(HOW TO COMPLETE THIS TASK):
Below are records; count how many of their lines contain the string "fuels", and give only that number.
LISTED ENTRIES below:
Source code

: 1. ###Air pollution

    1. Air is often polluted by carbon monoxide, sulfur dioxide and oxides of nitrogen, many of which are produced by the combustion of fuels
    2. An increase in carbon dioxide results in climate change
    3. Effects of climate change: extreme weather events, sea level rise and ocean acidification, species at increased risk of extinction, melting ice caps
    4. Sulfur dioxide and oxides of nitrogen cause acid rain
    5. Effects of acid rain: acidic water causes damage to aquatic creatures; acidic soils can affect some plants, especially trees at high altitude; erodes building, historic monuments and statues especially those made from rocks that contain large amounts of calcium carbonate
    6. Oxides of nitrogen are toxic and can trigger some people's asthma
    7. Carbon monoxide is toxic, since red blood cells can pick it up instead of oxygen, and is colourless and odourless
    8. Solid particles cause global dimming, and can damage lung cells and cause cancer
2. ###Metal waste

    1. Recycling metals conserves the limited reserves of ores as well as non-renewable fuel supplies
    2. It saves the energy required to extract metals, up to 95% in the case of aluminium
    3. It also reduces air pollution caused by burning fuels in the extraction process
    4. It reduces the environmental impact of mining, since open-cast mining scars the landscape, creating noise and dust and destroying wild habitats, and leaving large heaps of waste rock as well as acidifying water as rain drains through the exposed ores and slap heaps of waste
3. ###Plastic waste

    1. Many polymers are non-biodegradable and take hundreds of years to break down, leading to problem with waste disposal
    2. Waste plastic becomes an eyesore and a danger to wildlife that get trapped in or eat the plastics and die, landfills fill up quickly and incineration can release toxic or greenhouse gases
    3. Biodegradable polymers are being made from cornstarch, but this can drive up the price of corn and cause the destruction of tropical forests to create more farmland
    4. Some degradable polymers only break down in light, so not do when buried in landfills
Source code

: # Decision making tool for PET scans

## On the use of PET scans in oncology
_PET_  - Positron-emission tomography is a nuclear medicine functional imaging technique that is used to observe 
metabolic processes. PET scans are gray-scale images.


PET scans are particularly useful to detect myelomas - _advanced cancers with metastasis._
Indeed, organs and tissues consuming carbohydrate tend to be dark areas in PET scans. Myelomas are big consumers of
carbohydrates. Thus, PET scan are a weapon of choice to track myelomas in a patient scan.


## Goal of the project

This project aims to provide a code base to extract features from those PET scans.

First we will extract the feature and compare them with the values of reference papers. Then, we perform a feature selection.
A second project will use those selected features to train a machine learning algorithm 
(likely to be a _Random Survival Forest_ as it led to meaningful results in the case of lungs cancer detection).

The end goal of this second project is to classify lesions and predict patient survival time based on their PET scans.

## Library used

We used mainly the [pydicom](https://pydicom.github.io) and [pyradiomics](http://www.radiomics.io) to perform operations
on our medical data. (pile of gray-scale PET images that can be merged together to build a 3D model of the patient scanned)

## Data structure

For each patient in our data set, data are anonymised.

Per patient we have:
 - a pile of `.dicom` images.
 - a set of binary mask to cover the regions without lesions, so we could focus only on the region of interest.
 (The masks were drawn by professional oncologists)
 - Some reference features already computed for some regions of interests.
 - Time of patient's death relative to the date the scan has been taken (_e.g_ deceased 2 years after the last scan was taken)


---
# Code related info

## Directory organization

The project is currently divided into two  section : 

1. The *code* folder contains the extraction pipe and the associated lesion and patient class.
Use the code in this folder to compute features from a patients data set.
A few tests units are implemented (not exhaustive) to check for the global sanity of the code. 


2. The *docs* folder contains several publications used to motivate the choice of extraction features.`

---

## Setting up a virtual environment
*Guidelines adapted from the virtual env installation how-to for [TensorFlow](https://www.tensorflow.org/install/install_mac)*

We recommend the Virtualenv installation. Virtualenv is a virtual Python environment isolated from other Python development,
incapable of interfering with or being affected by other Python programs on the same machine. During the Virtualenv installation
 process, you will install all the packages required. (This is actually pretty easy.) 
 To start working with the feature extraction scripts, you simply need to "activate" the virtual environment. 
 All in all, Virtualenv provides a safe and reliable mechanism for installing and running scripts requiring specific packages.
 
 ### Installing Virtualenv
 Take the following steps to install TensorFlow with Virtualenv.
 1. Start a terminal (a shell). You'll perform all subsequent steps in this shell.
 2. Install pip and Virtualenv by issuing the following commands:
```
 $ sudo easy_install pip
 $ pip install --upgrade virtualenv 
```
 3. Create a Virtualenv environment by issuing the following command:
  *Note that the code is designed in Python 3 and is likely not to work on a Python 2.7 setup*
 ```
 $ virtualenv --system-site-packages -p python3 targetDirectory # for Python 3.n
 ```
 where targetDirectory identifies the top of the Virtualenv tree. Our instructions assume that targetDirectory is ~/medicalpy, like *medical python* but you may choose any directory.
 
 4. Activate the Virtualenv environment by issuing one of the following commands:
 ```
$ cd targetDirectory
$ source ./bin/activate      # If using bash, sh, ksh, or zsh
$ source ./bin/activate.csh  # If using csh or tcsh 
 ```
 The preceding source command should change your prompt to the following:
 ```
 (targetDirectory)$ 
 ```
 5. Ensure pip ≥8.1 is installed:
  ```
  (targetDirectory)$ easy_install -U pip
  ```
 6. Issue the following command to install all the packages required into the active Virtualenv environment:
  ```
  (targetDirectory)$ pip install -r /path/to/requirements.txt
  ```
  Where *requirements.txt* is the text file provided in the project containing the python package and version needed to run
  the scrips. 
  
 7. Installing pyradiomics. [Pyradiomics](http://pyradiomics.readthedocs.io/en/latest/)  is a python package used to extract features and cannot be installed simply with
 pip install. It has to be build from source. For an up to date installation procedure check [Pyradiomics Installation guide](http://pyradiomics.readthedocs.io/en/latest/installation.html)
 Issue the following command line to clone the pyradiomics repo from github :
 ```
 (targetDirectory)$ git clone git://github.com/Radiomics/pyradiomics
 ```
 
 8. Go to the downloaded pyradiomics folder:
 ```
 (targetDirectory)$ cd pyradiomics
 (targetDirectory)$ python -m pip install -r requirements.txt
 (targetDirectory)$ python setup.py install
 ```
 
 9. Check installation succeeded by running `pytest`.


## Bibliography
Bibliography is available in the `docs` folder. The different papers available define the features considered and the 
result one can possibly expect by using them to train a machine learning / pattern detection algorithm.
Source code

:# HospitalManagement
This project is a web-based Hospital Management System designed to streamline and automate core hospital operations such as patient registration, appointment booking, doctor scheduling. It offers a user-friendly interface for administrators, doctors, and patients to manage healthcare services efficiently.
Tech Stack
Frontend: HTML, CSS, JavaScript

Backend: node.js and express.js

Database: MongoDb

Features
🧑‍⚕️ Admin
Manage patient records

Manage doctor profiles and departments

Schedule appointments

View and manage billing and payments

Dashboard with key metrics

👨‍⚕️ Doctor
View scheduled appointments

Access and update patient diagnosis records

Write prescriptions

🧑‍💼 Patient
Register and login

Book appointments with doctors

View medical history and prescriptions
End of LISTED ENTRIES.
(EXERCISE OUTPUT):
2